With 5 rings, they all get it right 100% of the time, but adding one more ring totally messes up the results. Gemini gets lost and doesn’t get it right even once. Sonnet-3.5 gets it right 6 times… 1/3 of the time, and GPT-4o gets it right just under half the time. Adding one more ring makes it even harder, but adding one more makes it easier for some people.
The point of this experiment is to show that whatever these models do, it doesn’t actually match what we see — after all, even if they look bad, we wouldn’t expect images with 6, 7, 8, or 9 rings to be all that different in success.
Similar patterns emerged in other tests: It wasn’t that people had better or worse eyesight or reasoning abilities, but rather that there seemed to be other reasons why they could count in some cases but not in others.
Of course, one possible answer is right in front of us: why are they so good at correctly recognizing images of five circles, but fail miserably when it comes to the rest, and five pentagons? (To be fair, Sonnet-3.5 did pretty well in this regard.) Because the training data for all of the computers prominently contains images of five circles: the Olympic rings.
Not only is this logo repeated many times in the training data, it’s likely explained at length in the alt text, usage guidelines, and articles about it. But where in the training data are there six connected rings? Or seven? As the answers show, nowhere! They have no idea what they’re “looking at” and no real visual understanding of rings, overlap, or what these concepts are.
I asked what he thought about the accusations that researchers make about models being “blind.” Like other terms we use, this “blindness” has an anthropomorphic quality that, while not precise, we cannot do without.
“I agree. There are many human definitions of ‘blindness,’ and we don’t yet have a word to describe this kind of blindness/insensitivity in an AI to the images we’re showing it,” Nguyen wrote. “Currently, we don’t have the technology to accurately visualize what the model sees, and its behavior is a complex function of input text prompts, input images, and billions of weights.”

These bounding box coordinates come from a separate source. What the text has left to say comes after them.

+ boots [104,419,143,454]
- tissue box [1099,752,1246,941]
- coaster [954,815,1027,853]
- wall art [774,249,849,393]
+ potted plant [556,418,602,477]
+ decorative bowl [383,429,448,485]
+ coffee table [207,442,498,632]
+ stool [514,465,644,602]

He speculated that the model is not completely blind, and that the visual information it extracts from the images is approximate and abstract, such as “there is a circle on the left side.” However, the model has no way of making visual judgments, so it responds like someone who has information about the image but cannot actually see it.
As a final example, Nguyen sent the following example that supports the above hypothesis:
When the blue and green circles overlap (a question prompting the model to accept as fact), the light blue shaded area often results, like a Venn diagram. If someone asked you this question, you or any smart person would give the same answer, because if you closed your eyes, it’s totally plausible. But no one with their eyes closed would ever know. Open That’s how they would respond.

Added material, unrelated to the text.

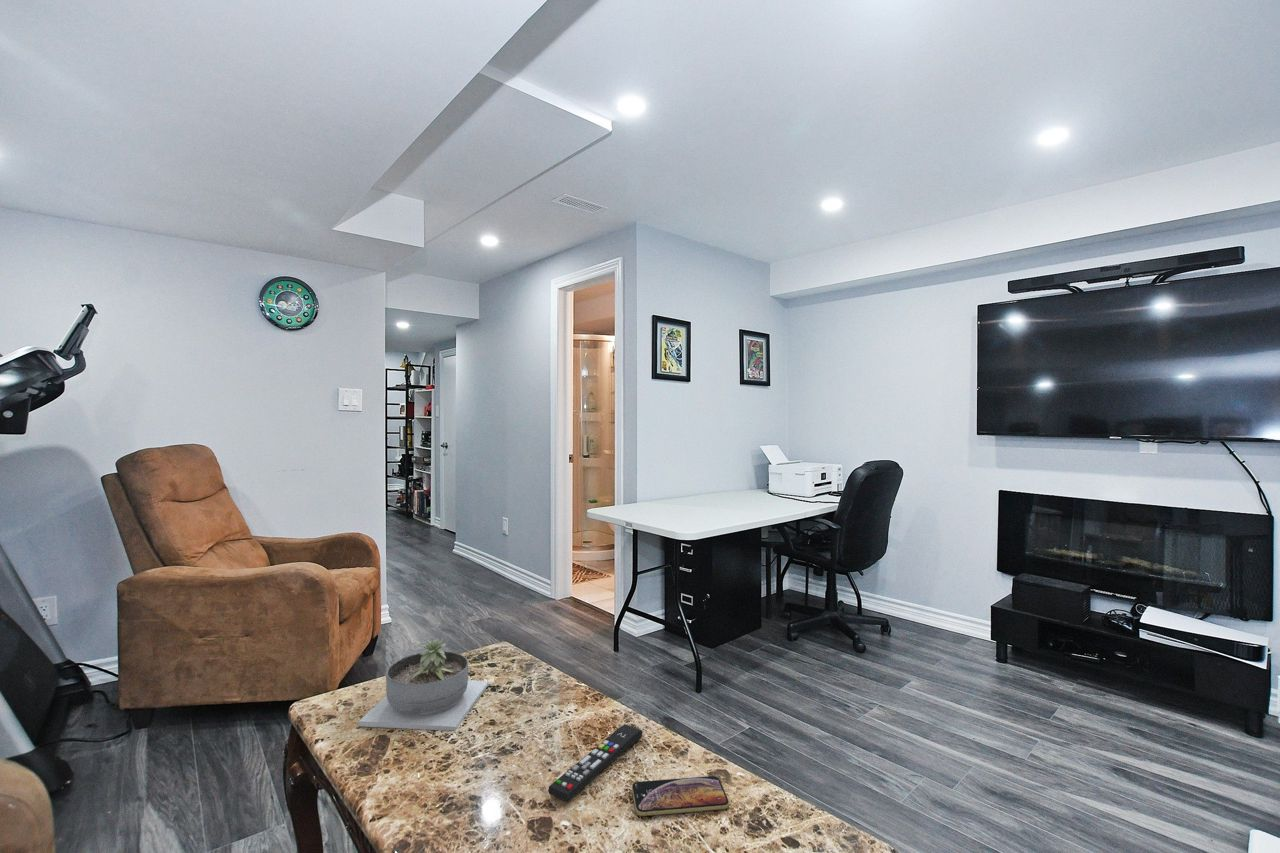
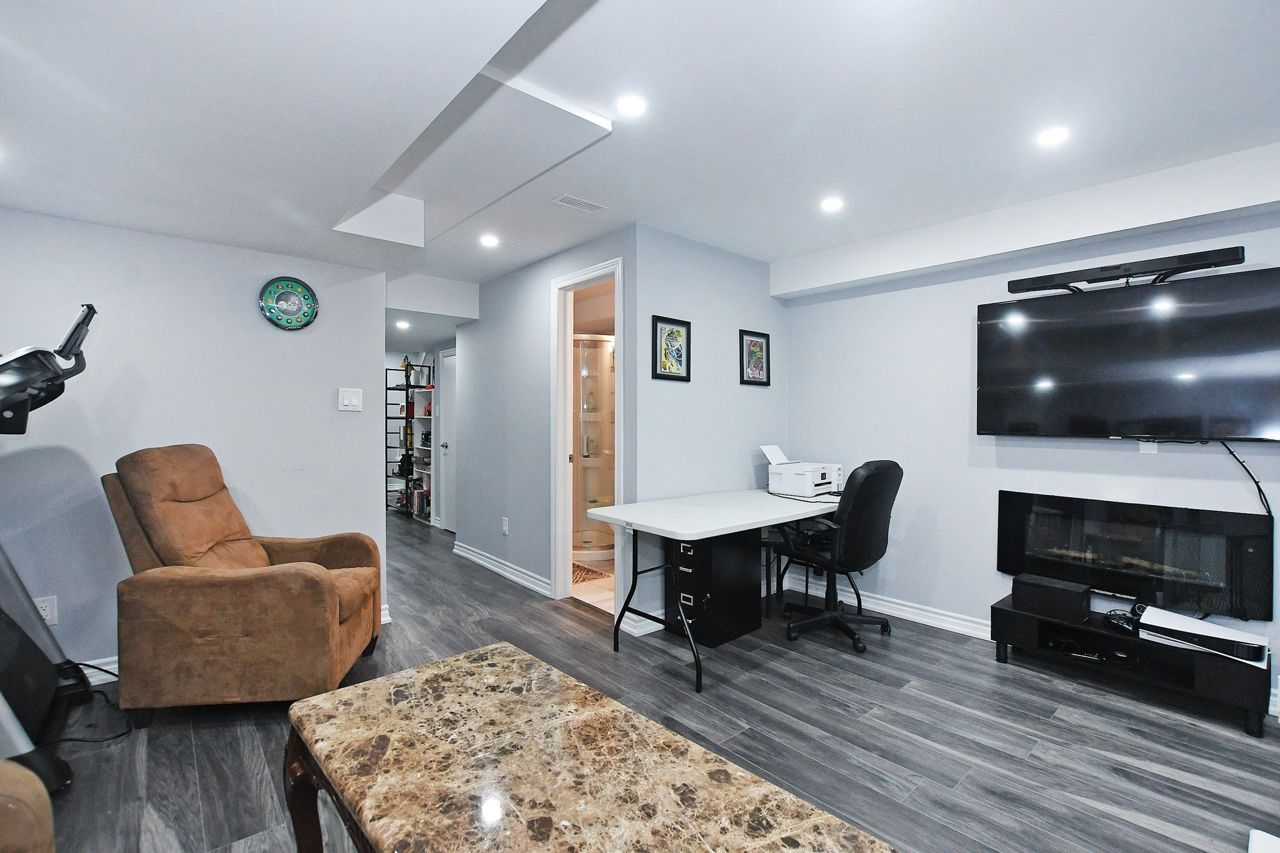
- succulent planter [358,637,490,731]
- remote control [547,723,644,803]
- smartphone [631,775,730,817]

Does all this mean that these “vision” AI models are useless? Not at all. Their inability to make basic inferences about specific images speaks to their basic capabilities, but not their specific ones. Each of these models can be incredibly accurate about human behavior and facial expressions, as well as photos of everyday objects and situations, which is in fact what they are intended to interpret.
If we relied on the marketing of AI companies to tell us all that these models can do, we would be led to believe that their vision was 20/20. No matter how accurately the models tell us whether a person is sitting, walking, or running, we need studies like this to show that they do so without “seeing” (if we can say that) in the sense that we mean it.